With the Conficker virus set to go through a currently uncertain change tomorrow (April 1), here are seven ways to be sure you’ve protected your machine against the fallout.
Don’t panic: The chances are the April Fool’s Day deadline has been overhyped. All that’s known for certain is that the number of potential website addresses infected computers will try to contact will rise from 250 to 50,000. There’s no certainty this change will be accompanied by any change in behaviour among the machines.
Don’t be complacent: Even if nothing happens tomorrow, Conficker is still a powerful virus which gives far too much of your computer’s security away. If you have it on your machine, you should get rid of it immediately, regardless of any ‘deadlines’.
Take a quick check: Even if you are convinced your machine is safe, take a quick visit to Microsoft.com, Symantec.com and McAfee.com. If you are unable to access these sites, your machine may be blocked from doing so by Conficker (to prevent you getting security updates). If this is the case, run the free Conficker removal tool from http://bdtools.net/.
Plug the gap: Once you’ve removed Conficker, make sure to immediately run the Microsoft Update service along with the update features on any security software you run. These facilities may have been blocked while you were infected, meaning you could be missing important security fixes for problems other than Conficker.
Use trusted sources: Don’t be tempted to simply search Google for ‘conficker virus’. While many of the resulting links will be credible and trustworthy, the chances are some will be from peddlers of scamware, rogue software which claims to remove viruses but are simply a way to get control of your machine or add your credit card details to a suckers list.

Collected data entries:
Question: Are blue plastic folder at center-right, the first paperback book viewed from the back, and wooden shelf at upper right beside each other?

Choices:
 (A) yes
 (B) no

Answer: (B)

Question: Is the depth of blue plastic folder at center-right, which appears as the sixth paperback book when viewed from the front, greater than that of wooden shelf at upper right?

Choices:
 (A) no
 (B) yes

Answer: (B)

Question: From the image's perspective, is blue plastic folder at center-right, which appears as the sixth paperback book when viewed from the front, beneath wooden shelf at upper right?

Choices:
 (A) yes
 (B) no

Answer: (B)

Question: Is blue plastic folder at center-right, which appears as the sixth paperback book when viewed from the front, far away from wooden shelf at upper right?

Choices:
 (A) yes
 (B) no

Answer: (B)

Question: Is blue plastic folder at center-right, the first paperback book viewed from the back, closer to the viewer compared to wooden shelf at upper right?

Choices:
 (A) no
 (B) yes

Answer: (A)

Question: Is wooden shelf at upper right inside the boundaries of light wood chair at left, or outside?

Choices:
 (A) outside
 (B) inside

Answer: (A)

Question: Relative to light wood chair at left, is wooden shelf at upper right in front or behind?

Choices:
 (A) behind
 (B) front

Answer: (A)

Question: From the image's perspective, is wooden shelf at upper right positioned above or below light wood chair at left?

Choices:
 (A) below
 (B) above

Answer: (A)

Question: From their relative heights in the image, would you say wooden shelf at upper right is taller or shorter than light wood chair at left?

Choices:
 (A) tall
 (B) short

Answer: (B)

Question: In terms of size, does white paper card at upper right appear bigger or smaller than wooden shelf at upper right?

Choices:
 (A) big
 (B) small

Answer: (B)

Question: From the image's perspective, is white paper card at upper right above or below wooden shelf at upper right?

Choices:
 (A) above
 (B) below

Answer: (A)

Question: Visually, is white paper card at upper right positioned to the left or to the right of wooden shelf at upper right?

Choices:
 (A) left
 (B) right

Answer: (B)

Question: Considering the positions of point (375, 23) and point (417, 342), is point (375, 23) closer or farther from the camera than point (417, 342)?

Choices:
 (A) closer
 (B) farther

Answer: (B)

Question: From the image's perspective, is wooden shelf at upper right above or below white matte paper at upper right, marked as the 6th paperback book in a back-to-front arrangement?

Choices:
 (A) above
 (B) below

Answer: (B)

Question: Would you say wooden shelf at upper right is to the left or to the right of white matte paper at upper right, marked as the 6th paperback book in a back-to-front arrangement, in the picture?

Explore the material —
[1] Copy the part of the Conficker passage starting with "With the Conficker" and going on through "against the fallout.".
[2] According to the Conficker passage, how many potential website addresses will infected computers try to contact after the April 1 change?
[3] Continue the Conficker passage from its final paragraph on using trusted sources.

Answers to the tasks —
[1]
With the Conficker virus set to go through a currently uncertain change tomorrow (April 1), here are seven ways to be sure you’ve protected your machine against the fallout.

[2] 50,000, up from 250.

[3]
Protect your network: If you are a network administrator, you have likely found it impractical if not impossible to find and isolate the virus because of the need to scan every machine in full. The good news is that this is no longer necessary. Researchers have discovered that Conficker leaves behind a trace in a specified part of a computer’s filesystem (the processes which run before a user logs in to Windows). This has allowed them to develop a tool with a much quicker way to scan an entire network. You can download the free tool at http://iv.cs.uni-bonn.de/wg/cs/applications/containing-conficker/
Be patient: The increase to 50,000 randomly chosen domains on the virus’s ‘phone-home’ list greatly increases the chance that it will mistakenly hit active and legitimate websites. If you find a site slow to load tomorrow, it’s possible (if statistically unlikely) that it’s been a victim of this effect. This doesn’t mean that the site has been infected, merely that it is overloaded with visits from infected machines. If you are struggling to access a website and it’s not an absolutely urgent visit, leave it until later and try again.